=== Section Start ===
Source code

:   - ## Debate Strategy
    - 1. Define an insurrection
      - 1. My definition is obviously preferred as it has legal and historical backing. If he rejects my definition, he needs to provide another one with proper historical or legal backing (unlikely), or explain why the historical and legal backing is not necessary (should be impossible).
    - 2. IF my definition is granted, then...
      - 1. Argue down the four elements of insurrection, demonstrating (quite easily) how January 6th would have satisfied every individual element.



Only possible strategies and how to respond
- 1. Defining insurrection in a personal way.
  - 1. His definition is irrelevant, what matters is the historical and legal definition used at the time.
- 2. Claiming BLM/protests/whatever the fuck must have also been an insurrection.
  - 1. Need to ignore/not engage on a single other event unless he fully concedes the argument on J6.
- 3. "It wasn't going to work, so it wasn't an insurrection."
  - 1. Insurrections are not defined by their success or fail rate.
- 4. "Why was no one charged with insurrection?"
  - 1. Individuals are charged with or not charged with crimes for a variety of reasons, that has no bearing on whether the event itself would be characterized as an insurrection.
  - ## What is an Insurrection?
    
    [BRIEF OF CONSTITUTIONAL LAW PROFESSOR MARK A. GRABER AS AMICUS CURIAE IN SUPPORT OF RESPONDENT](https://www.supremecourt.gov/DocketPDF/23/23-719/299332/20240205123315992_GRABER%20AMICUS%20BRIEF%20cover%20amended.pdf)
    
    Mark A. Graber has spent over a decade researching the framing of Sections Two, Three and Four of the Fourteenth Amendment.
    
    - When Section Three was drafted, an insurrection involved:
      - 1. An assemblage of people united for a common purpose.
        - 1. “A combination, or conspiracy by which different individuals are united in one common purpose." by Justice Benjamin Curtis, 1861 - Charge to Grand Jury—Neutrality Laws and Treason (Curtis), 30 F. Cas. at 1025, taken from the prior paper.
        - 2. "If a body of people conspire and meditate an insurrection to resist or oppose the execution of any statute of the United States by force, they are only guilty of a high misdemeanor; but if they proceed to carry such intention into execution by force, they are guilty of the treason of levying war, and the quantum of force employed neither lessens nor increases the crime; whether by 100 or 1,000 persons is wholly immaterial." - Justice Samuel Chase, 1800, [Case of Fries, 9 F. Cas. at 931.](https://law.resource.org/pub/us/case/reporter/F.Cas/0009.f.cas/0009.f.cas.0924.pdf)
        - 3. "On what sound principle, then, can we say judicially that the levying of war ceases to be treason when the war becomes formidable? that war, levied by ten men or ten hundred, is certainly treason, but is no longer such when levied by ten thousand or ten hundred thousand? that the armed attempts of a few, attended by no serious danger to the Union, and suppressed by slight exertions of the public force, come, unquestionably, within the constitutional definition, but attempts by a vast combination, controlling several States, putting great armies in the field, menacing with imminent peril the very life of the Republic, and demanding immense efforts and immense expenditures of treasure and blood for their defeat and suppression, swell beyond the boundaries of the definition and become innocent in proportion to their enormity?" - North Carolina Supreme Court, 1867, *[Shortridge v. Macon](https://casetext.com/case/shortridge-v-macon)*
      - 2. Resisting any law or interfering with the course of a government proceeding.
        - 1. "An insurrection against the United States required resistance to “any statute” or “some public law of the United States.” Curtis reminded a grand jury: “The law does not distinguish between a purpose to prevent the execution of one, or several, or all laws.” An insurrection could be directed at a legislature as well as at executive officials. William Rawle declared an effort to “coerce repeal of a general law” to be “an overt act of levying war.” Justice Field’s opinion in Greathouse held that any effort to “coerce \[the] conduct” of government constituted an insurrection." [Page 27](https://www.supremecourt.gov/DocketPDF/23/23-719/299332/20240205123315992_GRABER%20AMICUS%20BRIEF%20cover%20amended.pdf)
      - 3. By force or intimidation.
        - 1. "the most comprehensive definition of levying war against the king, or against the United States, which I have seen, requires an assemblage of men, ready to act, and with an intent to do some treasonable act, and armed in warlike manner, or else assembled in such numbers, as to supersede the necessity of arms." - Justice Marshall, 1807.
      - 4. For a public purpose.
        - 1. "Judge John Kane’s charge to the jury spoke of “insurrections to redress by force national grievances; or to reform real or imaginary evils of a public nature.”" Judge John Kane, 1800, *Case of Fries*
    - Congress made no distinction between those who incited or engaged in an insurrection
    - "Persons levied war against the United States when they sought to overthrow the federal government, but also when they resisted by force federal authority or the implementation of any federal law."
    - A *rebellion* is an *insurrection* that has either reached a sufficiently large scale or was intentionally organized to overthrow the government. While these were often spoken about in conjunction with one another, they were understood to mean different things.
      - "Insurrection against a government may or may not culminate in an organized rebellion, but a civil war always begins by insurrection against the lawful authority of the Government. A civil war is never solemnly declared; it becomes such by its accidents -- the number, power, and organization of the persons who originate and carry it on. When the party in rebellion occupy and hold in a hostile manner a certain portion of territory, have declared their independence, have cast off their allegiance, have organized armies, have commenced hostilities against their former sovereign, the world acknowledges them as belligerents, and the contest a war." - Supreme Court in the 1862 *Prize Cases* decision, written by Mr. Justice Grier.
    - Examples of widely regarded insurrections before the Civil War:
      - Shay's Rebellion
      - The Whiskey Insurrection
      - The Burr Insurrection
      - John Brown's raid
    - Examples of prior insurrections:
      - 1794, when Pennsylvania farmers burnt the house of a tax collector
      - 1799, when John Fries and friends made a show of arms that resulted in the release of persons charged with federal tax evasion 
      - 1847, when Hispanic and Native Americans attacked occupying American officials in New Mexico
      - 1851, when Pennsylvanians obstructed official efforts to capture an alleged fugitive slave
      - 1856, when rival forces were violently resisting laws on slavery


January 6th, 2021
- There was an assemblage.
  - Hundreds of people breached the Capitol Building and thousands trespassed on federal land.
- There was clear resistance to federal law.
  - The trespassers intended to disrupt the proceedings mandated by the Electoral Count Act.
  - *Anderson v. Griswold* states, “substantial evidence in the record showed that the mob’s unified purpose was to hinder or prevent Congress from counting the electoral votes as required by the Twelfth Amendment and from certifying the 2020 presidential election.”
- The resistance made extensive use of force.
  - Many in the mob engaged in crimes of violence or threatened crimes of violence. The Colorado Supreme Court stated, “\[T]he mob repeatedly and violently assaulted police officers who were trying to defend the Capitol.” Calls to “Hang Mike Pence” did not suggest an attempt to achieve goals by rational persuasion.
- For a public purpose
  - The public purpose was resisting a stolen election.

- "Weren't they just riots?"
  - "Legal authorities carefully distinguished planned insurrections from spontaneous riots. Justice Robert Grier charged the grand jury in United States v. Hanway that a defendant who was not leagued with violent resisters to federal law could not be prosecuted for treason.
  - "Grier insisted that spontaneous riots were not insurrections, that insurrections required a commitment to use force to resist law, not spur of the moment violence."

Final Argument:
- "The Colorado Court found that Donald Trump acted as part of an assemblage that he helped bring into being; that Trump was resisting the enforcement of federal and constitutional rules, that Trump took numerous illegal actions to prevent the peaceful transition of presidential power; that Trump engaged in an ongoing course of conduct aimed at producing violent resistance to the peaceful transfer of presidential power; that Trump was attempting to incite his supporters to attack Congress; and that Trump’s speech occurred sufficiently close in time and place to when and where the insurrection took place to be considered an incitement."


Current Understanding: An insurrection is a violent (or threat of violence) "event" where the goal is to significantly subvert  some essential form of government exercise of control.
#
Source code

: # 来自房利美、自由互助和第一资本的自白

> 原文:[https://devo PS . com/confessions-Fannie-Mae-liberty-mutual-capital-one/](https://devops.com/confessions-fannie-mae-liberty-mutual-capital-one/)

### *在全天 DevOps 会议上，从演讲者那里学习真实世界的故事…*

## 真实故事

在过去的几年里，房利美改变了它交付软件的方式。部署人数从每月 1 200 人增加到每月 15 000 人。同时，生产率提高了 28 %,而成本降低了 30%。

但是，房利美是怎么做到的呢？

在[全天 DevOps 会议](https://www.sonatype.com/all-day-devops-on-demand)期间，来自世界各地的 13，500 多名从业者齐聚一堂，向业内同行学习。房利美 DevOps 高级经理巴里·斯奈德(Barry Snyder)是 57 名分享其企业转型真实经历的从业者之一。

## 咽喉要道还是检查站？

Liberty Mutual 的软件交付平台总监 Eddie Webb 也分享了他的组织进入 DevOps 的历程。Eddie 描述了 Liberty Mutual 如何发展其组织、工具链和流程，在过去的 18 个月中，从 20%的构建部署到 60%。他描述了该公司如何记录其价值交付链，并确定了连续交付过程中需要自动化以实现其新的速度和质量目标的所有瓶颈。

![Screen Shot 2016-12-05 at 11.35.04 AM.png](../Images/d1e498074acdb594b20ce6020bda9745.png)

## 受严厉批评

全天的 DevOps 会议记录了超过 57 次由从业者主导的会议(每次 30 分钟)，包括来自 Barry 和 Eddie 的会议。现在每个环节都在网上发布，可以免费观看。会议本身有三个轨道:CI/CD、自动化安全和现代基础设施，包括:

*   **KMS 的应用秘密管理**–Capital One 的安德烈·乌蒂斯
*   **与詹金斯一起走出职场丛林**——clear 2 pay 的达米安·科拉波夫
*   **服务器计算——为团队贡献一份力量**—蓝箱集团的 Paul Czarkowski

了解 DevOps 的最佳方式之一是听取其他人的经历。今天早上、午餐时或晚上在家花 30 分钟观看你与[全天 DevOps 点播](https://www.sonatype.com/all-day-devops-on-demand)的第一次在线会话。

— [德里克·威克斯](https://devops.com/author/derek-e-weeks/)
=== Section End ===
Task objective: Which lines above contain the string "made"? Collect all of them, counting a match only when the case is the same.

Solution for this exercise:
    - Congress made no distinction between those who incited or engaged in an insurrection
      - 1799, when John Fries and friends made a show of arms that resulted in the release of persons charged with federal tax evasion 
- The resistance made extensive use of force.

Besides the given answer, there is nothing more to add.